**Assignment:** Going through the data below, please show each line containing the string "worn".

(Data entries)

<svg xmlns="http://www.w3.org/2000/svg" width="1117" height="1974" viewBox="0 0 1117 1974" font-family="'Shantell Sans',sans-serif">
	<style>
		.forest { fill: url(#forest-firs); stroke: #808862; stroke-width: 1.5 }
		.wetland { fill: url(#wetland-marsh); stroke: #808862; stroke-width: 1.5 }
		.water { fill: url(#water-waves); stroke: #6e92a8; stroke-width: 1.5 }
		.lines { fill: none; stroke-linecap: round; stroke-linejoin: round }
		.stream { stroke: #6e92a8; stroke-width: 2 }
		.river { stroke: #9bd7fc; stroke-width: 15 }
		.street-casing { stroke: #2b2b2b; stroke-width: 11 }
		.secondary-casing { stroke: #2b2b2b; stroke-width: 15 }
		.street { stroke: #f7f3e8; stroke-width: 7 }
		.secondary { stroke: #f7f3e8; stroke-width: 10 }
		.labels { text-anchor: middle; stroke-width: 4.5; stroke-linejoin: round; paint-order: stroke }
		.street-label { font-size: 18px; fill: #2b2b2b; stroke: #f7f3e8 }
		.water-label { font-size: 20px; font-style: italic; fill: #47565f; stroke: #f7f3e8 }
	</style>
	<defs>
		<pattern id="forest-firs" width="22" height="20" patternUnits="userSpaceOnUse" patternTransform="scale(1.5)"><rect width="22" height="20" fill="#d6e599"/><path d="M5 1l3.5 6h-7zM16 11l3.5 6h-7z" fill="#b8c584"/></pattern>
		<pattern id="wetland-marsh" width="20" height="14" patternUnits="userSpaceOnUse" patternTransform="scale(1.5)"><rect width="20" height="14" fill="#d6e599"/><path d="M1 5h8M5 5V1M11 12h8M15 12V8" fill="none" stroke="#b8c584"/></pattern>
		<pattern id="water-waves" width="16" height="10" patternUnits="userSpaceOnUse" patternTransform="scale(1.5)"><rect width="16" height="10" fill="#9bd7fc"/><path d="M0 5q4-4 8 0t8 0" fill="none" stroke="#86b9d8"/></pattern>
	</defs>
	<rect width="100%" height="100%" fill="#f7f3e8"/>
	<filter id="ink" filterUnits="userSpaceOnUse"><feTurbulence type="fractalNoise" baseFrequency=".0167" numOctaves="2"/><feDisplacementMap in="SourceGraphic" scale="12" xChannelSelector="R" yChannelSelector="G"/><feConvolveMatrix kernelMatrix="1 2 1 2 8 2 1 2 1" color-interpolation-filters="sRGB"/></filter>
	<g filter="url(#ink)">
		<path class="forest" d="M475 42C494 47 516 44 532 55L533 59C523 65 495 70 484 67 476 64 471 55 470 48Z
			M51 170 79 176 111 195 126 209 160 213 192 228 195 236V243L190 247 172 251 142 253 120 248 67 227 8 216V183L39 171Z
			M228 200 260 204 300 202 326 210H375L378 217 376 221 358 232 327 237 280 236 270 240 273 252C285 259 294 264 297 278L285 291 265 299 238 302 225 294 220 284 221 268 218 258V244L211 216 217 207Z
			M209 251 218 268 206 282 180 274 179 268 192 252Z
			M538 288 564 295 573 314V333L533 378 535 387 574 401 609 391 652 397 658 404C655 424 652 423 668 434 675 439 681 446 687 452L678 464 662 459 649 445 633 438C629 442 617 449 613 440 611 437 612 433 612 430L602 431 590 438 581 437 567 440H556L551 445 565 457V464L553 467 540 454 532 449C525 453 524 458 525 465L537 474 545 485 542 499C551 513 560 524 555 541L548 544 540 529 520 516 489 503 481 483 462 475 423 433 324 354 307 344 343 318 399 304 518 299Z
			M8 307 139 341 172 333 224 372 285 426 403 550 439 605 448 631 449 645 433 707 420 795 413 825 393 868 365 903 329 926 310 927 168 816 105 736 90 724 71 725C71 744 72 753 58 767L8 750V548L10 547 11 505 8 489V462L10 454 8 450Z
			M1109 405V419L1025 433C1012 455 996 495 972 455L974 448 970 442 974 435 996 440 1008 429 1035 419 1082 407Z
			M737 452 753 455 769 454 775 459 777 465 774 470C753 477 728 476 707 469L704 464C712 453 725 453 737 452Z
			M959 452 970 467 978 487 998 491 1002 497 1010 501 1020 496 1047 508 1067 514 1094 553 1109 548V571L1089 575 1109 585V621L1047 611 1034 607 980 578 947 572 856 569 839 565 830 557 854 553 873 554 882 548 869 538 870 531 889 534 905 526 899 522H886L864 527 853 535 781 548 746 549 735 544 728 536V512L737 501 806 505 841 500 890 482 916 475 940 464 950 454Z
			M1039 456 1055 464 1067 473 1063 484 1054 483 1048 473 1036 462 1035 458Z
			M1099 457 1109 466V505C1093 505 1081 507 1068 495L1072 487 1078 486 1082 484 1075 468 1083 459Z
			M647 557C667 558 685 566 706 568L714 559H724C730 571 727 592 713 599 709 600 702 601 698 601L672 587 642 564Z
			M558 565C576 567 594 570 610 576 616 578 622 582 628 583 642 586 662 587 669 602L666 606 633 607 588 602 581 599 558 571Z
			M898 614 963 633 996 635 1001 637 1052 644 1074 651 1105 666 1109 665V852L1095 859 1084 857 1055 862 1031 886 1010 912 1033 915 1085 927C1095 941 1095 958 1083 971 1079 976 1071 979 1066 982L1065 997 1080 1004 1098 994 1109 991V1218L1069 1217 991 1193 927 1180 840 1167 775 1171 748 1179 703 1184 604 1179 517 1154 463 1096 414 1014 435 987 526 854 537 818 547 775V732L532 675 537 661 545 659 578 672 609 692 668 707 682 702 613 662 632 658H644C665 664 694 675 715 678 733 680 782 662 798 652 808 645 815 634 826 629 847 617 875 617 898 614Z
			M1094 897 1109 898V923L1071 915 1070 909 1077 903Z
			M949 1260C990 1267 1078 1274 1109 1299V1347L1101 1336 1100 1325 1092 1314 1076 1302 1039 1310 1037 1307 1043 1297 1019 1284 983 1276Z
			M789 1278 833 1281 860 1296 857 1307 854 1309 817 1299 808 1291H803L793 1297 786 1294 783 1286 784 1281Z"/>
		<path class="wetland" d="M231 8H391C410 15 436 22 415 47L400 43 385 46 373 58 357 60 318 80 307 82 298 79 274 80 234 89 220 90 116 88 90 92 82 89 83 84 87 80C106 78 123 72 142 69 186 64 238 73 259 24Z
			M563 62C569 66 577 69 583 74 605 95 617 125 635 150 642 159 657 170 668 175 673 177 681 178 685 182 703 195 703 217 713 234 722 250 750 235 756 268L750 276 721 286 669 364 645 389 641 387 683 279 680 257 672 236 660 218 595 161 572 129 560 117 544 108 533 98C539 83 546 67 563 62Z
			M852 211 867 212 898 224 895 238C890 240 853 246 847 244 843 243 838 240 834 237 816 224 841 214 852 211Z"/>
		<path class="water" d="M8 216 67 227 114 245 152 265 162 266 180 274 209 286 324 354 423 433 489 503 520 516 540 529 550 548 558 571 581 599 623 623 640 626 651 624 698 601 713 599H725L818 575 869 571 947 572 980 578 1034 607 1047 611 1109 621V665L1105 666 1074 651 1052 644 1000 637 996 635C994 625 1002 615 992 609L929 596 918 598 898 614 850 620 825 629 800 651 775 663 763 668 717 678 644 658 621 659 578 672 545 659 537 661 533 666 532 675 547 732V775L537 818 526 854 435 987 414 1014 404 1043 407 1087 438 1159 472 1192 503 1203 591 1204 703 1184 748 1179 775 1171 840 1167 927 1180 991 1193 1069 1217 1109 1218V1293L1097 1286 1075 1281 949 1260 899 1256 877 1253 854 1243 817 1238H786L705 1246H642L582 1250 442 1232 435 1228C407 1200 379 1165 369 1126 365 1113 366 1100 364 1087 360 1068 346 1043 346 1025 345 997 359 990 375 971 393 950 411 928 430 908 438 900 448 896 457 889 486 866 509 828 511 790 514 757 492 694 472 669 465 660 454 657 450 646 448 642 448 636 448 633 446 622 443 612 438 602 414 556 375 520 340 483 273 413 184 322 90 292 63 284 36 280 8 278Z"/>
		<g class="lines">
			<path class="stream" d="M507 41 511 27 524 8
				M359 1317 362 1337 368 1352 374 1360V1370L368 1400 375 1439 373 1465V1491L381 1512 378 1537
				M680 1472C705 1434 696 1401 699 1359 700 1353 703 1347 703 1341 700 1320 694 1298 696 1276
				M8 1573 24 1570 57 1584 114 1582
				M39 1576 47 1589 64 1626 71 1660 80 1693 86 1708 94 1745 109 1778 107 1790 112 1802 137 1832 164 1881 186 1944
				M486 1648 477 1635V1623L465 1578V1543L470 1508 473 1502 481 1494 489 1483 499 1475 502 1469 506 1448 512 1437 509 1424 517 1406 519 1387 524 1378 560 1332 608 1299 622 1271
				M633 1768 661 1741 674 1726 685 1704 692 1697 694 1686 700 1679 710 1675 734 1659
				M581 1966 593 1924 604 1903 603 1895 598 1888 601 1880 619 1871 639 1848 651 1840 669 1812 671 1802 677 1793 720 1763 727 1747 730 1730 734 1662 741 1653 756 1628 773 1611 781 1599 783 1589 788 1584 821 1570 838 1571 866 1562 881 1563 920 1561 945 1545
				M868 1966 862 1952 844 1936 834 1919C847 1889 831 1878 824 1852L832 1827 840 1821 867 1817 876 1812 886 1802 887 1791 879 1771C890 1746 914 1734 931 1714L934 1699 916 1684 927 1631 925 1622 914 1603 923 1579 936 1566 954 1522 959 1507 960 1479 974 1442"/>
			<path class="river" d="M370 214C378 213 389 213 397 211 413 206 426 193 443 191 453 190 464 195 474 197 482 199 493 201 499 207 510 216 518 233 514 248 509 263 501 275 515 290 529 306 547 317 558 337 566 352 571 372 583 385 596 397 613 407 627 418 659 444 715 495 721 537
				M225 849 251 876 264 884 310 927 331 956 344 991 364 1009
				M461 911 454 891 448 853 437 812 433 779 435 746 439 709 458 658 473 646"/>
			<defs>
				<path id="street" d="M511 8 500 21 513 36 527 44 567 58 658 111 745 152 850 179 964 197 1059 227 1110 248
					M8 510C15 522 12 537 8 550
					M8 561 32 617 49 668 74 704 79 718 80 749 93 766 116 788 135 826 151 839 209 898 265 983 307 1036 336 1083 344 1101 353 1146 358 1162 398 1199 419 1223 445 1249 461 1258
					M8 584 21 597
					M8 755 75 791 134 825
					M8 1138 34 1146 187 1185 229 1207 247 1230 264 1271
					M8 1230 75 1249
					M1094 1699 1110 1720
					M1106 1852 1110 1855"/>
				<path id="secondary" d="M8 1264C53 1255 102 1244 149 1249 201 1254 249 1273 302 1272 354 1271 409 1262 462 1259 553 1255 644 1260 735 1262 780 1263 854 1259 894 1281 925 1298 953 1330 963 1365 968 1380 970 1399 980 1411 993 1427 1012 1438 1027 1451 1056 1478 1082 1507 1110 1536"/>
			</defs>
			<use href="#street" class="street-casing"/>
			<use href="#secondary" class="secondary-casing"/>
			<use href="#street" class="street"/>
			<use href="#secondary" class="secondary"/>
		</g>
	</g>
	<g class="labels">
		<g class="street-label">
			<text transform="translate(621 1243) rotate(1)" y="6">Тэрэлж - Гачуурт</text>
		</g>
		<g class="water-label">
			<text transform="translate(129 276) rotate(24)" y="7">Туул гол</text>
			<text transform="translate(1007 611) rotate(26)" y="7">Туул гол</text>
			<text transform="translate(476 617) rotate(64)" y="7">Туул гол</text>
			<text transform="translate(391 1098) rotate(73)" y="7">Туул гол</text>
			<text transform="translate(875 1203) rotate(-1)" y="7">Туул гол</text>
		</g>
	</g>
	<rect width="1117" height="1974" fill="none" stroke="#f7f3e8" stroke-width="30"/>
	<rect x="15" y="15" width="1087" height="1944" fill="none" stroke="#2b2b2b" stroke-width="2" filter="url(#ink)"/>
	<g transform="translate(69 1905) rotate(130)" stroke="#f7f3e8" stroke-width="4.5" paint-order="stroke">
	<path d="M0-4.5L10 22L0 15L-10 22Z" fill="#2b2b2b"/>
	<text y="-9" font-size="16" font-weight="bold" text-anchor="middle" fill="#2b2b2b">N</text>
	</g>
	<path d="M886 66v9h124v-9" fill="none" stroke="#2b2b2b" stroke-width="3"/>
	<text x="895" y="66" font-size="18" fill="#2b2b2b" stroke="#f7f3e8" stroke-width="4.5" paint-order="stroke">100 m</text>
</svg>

---

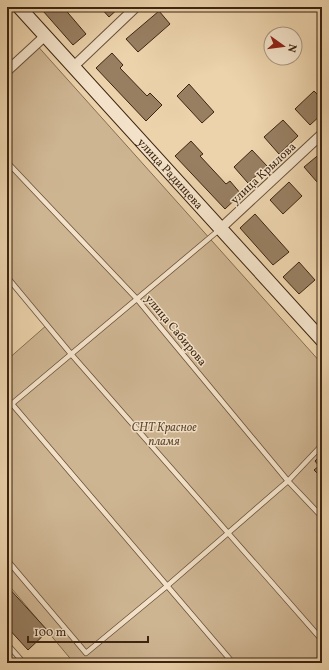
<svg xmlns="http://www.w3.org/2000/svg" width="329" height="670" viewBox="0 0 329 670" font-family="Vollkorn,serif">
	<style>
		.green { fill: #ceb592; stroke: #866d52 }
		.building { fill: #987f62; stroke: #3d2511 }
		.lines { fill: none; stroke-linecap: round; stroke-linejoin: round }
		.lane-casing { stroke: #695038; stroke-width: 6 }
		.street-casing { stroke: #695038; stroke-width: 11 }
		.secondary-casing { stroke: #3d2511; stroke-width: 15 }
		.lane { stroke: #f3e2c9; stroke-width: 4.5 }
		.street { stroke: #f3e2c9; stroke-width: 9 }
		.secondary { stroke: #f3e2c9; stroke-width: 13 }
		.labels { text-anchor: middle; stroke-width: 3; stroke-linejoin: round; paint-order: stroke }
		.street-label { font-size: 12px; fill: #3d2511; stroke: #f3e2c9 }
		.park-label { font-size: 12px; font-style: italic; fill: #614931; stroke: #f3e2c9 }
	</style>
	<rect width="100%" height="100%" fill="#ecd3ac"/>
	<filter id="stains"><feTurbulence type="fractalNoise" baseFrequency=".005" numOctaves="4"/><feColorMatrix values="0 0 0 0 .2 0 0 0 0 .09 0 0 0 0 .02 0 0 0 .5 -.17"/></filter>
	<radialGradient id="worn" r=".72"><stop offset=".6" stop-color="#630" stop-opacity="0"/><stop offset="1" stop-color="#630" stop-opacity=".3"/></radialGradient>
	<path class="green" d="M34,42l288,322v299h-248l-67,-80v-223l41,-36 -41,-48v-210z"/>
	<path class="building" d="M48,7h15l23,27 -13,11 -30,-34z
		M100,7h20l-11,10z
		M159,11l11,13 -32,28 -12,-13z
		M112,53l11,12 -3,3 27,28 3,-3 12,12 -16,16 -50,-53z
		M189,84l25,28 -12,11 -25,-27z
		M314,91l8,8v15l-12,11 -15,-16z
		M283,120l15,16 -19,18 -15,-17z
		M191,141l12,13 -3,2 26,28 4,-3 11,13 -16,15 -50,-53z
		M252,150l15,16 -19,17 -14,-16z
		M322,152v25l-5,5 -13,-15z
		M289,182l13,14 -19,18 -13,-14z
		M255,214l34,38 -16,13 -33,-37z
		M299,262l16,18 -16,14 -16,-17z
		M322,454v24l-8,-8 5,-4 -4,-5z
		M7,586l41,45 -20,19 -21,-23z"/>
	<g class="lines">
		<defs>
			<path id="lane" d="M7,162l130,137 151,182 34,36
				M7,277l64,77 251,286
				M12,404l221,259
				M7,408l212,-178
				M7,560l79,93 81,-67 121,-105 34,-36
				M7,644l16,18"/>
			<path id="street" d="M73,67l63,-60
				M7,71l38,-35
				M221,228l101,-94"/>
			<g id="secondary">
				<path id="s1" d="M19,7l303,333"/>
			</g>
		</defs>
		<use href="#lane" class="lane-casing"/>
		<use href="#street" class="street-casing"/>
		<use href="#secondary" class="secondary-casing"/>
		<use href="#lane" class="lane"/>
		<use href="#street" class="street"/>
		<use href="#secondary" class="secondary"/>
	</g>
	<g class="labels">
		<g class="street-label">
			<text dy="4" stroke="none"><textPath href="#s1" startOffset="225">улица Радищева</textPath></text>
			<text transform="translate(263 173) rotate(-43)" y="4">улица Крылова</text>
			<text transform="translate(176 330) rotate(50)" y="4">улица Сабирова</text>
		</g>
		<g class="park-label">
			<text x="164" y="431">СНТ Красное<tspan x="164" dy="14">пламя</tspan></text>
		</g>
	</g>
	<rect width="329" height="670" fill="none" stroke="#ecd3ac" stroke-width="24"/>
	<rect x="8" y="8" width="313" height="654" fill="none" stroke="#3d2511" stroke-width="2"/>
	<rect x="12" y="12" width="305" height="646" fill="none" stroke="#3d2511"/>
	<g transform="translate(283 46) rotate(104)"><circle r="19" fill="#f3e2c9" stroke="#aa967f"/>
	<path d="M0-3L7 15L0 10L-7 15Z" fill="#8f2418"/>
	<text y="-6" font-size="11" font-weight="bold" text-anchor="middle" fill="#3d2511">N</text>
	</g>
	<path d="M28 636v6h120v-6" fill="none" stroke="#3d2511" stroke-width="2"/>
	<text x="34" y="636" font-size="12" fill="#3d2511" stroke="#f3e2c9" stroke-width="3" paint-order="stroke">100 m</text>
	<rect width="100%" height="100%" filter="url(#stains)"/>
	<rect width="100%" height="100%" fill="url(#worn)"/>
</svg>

---

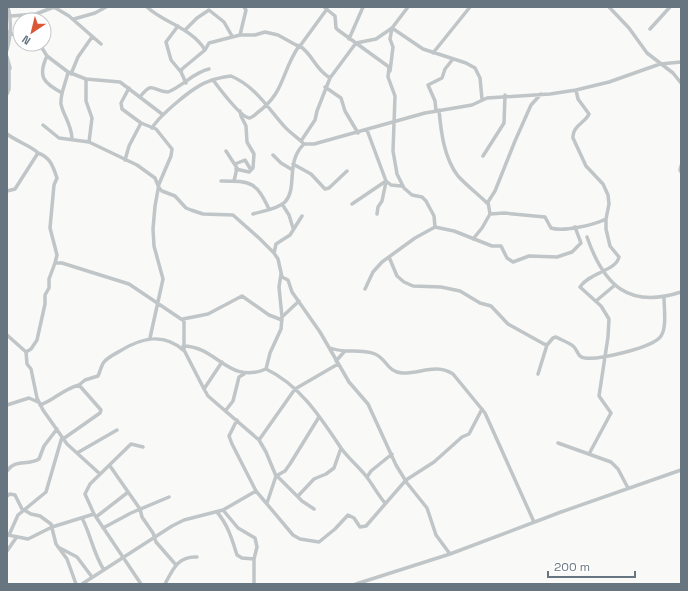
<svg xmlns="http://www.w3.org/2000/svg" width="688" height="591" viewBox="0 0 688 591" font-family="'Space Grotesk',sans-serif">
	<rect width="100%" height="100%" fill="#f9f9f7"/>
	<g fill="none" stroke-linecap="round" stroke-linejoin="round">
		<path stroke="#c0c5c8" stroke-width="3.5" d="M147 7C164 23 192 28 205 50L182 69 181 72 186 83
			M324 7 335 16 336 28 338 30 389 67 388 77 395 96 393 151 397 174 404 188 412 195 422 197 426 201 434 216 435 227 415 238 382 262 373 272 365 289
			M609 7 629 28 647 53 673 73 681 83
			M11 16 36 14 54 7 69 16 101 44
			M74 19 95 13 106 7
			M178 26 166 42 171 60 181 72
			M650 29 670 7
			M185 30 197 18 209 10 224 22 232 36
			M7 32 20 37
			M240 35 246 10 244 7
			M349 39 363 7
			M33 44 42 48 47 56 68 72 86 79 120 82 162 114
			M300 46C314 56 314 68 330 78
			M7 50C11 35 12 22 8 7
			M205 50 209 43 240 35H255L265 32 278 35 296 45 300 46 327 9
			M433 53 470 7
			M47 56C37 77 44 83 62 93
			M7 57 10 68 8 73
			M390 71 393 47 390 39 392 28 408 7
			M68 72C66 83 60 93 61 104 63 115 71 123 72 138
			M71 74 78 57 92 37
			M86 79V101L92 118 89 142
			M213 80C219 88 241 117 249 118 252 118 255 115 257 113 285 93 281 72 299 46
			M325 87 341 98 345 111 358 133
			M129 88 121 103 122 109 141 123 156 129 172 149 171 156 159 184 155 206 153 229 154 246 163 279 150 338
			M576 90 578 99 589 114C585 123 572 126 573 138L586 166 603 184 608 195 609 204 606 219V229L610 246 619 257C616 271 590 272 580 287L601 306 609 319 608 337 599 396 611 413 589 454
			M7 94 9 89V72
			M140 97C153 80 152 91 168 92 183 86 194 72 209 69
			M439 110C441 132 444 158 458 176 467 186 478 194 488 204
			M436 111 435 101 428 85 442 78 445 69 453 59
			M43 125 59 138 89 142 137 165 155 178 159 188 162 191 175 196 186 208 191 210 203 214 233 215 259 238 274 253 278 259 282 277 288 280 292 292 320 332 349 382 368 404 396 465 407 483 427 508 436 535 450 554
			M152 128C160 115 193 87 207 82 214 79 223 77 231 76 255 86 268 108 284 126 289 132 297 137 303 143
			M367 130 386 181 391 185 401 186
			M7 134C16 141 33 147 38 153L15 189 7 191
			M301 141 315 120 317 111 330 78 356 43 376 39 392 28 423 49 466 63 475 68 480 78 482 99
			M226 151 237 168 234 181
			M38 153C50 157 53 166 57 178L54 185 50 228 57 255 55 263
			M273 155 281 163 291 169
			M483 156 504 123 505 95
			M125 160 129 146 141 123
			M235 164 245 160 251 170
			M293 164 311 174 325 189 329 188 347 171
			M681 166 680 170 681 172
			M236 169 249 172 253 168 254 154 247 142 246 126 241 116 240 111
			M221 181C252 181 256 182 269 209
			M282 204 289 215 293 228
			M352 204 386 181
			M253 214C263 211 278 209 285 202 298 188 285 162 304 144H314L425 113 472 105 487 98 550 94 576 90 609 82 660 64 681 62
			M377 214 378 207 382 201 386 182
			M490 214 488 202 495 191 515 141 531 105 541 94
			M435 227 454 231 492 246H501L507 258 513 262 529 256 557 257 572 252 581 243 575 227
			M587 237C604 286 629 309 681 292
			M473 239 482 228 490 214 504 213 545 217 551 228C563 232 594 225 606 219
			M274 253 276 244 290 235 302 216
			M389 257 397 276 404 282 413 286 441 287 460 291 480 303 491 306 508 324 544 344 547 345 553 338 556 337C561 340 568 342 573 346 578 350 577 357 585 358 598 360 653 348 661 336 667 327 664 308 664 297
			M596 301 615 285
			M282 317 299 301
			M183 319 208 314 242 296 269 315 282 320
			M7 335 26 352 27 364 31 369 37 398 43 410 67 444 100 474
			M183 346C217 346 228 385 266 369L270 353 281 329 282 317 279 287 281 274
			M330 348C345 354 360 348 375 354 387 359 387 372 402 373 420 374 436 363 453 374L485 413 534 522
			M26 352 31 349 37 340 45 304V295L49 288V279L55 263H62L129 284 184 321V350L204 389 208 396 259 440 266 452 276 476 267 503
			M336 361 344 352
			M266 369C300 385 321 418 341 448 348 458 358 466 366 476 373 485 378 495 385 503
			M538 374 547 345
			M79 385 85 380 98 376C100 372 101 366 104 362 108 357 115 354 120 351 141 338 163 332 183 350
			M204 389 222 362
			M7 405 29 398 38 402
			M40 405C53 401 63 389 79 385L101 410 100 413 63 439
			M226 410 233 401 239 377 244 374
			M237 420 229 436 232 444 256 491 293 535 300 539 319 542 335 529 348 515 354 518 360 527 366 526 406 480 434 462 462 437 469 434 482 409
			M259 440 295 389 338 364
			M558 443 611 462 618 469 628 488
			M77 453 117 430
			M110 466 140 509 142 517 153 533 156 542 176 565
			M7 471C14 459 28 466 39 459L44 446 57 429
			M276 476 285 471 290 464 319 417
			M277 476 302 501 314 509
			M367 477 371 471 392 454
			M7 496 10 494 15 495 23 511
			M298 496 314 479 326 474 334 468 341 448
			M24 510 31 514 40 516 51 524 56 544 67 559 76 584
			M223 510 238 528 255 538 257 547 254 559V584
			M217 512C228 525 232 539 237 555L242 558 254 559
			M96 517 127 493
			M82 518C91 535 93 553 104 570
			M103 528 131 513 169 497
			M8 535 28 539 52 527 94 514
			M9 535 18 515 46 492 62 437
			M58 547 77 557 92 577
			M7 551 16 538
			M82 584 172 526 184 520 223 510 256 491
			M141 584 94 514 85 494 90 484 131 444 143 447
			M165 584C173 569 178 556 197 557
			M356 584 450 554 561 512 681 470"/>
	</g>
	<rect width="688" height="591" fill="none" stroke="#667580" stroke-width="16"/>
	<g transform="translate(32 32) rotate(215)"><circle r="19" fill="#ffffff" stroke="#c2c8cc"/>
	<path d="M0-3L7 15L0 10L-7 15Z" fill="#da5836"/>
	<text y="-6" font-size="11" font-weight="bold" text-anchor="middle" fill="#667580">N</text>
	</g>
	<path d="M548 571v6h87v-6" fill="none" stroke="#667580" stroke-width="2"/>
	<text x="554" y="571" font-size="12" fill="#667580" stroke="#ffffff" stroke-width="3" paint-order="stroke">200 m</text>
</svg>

**Your response:**
	<radialGradient id="worn" r=".72"><stop offset=".6" stop-color="#630" stop-opacity="0"/><stop offset="1" stop-color="#630" stop-opacity=".3"/></radialGradient>
	<rect width="100%" height="100%" fill="url(#worn)"/>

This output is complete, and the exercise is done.